Am Fam Physician. 2002 Aug 15;66(4):690.
Resumption of Routine DTaP, MMR Immunizations
Supplies of diphtheria and tetanus toxoids and acellular pertussis (DTaP) vaccine, and measles, mumps, and rubella (MMR) vaccine in the United States have become sufficient to permit the resumption of the routine schedule for DTaP and MMR use as recommended by the Advisory Committee on Immunization Practices (ACIP) and the American Academy of Family Physicians. However, physicians are advised that until mid-September, the supply might not be adequate for the initiation of ambitious recall or special initiative programs. With increases in national inventory, more comprehensive recall programs can be established. Child care and school attendance provisions requiring children to receive a DTaP booster and a second dose of MMR vaccine at age four to six years can be reinstated.
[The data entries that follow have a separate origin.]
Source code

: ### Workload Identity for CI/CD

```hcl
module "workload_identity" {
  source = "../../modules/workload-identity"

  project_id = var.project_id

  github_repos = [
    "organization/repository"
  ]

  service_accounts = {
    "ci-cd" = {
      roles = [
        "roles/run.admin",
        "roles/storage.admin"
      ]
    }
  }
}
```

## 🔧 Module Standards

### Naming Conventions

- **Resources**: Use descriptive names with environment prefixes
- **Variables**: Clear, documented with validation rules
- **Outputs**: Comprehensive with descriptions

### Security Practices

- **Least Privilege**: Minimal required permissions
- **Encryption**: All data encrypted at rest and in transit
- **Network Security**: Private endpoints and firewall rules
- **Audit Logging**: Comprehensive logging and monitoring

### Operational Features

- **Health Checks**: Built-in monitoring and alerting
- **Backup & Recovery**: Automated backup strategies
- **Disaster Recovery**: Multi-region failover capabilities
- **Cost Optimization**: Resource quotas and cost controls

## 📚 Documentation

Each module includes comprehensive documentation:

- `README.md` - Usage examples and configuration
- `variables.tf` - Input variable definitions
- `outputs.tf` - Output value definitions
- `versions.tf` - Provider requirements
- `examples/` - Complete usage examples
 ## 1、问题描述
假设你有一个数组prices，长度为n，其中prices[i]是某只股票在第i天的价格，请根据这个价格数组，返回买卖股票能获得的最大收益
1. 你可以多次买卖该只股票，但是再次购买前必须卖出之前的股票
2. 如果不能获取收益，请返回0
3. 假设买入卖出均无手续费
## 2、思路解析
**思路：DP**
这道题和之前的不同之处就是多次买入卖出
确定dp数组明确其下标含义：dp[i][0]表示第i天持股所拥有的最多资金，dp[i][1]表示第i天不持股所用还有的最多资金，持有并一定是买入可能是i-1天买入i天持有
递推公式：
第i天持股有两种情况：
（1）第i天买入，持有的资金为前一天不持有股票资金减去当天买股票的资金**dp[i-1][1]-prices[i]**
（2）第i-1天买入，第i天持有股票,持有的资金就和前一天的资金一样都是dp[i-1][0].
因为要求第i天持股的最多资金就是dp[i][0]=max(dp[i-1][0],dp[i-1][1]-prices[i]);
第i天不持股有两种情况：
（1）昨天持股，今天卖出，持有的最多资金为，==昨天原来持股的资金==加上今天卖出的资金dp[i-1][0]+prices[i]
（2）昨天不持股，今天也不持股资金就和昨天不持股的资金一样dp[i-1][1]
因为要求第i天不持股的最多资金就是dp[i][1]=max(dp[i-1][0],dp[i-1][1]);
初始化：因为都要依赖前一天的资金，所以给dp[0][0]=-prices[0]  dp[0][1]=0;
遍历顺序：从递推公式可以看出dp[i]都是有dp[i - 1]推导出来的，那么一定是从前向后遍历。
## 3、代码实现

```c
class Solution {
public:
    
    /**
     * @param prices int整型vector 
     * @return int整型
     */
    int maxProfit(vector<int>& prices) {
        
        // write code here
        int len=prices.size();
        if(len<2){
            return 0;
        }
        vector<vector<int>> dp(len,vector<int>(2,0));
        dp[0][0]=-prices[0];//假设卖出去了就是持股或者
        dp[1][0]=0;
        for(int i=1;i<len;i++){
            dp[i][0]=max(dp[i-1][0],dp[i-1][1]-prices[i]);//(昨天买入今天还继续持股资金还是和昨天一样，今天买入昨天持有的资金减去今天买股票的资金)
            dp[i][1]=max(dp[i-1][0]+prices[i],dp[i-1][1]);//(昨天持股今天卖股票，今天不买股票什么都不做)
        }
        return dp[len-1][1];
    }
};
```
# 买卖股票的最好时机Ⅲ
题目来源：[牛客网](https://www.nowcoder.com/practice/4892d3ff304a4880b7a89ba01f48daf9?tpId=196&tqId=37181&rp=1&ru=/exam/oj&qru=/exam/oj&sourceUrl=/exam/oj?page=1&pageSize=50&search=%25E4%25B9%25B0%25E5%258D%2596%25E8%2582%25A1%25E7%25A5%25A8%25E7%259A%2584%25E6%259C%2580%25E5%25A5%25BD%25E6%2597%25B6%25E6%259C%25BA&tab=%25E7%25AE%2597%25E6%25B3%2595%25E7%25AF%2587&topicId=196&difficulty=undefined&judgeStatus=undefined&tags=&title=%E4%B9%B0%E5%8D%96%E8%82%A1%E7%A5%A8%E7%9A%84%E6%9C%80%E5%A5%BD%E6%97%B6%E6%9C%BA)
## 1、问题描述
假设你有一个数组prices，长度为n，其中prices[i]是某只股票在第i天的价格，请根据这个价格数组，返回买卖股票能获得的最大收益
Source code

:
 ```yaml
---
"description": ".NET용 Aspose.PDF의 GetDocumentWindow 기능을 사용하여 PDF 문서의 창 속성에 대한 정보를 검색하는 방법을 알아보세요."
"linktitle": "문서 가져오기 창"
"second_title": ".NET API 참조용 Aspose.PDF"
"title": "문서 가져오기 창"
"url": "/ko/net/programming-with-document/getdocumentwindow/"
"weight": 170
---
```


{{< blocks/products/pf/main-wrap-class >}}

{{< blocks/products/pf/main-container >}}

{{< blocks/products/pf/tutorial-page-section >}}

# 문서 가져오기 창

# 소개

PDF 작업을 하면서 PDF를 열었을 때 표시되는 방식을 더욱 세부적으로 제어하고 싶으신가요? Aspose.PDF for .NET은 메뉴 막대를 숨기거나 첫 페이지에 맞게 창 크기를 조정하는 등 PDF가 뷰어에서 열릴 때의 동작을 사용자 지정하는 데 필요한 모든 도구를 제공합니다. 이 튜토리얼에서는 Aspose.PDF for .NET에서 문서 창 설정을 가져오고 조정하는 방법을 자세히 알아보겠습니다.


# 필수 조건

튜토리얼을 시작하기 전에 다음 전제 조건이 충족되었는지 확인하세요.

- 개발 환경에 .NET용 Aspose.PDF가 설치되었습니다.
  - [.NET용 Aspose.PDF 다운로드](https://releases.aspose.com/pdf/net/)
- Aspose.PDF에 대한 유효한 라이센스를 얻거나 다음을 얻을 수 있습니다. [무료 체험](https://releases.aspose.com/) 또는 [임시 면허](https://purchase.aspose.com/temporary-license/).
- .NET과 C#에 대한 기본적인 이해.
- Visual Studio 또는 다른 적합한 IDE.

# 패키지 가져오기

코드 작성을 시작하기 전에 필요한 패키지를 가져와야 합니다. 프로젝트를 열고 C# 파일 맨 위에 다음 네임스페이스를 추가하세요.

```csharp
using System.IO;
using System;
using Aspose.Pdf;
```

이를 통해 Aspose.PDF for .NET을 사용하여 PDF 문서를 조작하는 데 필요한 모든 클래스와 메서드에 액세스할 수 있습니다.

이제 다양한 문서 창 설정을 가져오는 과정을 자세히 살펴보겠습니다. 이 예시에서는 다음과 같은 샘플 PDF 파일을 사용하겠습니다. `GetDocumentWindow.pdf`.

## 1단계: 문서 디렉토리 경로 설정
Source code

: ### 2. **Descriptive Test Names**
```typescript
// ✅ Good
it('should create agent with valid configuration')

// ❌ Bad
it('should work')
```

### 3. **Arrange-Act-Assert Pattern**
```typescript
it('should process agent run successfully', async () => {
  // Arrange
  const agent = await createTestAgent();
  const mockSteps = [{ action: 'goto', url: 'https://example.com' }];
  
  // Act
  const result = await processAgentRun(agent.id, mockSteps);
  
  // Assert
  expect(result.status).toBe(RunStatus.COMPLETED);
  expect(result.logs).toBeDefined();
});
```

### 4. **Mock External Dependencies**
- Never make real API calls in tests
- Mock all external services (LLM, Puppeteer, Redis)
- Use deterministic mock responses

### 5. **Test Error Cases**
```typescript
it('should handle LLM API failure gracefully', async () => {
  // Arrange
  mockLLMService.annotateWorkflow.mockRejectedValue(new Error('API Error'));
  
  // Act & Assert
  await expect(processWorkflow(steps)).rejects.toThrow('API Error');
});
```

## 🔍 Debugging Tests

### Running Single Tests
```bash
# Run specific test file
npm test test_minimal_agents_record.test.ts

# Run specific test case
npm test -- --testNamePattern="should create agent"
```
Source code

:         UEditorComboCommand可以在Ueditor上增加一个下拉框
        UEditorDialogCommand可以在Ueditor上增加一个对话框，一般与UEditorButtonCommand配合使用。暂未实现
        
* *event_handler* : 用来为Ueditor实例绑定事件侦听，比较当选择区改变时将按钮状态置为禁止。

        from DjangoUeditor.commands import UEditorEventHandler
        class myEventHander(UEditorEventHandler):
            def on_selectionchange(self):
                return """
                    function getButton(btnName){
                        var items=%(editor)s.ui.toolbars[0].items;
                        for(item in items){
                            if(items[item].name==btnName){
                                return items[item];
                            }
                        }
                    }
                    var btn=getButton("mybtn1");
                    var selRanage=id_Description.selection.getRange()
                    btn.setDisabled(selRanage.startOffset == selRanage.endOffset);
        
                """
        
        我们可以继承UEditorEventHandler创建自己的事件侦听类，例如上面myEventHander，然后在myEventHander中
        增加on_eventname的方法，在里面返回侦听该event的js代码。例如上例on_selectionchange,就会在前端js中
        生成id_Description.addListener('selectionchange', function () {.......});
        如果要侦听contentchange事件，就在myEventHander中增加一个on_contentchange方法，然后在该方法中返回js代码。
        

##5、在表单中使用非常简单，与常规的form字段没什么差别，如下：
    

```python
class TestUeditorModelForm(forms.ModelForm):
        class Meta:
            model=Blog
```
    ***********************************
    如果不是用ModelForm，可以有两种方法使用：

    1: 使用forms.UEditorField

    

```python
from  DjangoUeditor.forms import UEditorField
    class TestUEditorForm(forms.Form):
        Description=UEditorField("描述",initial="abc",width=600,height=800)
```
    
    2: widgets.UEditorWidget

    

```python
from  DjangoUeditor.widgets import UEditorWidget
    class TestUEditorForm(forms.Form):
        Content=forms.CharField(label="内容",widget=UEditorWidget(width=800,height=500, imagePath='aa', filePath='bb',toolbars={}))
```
Three DTaP vaccines are distributed in the United States: Tripedia, Infanrix, and Daptacel. The U.S. Food and Drug Administration approved Daptacel in May.
The DTaP vaccine shortage began in 2000, and ACIP recommended that physicians vaccinate infants with the initial three DTaP doses if the physicians did not have sufficient supply of DTaP to vaccinate all children in their practice. ACIP also recommended deferral of the fourth and fifth DTaP doses if supplies were still inadequate. Supplies are now adequate to resume the full five-dose schedule for DTaP vaccine.
A temporary shortage of MMR vaccine in the United States resulted from a voluntary interruption of manufacturing operations by the only manufacturer of the vaccine in the United States. During the shortage, ACIP recommended deferral of the second dose of MMR vaccine at age four to six years if physicians were unable to obtain sufficient amounts of vaccine. The first dose at age 12 to 15 months was not to be delayed because of the severity of measles in young children. Supplies are now adequate to resume the second dose of MMR vaccine.
Physicians should review the vaccination status of their patients and administer DTaP and MMR vaccines, as appropriate. Until mid-September, physicians should order DTaP and MMR vaccine in amounts sufficient for a 30-day supply to ensure current supplies can meet requests. Recall or special initiative programs can be started when the DTaP and MMR vaccine supply improves further but should be deferred during this transition period. However, if children who need these vaccines seek medical care for other reasons, they should be administered vaccine provided no contraindications exist. Vaccine should also be offered to children who need vaccination and whose parents requested vaccination. The Centers for Disease Control and Prevention will continue to monitor the DTaP and MMR vaccine supply and, if necessary, allocate vaccine.
Updates regarding vaccine supply and shortages are available atwww.cdc.gov/nip/. The recommended childhood immunization schedule is available atwww.aafp.org/x7666.xml.
FDA Approval of Chlamydia and Gonorrhea Tests
The U.S. Food and Drug Administration (FDA) has approved testing for Chlamydia trachomatis and Neisseria gonorrhoeae directly from the ThinPrep Pap Test collection vial using the Cobas Amplicor automated system. Physicians can monitor for cervical lesions, human papillomavirus infection, and chlamydia and gonorrhea using a single test specimen.
C. trachomatis is the most common sexually transmitted bacterial disease in the United States. According to the Centers for Disease Control and Prevention, an estimated 3 million new cases of chlamydia are diagnosed each year. Nearly one half of these cases occur in young women between the ages of 15 and 19, and women 20 to 24 account for an additional 33 percent.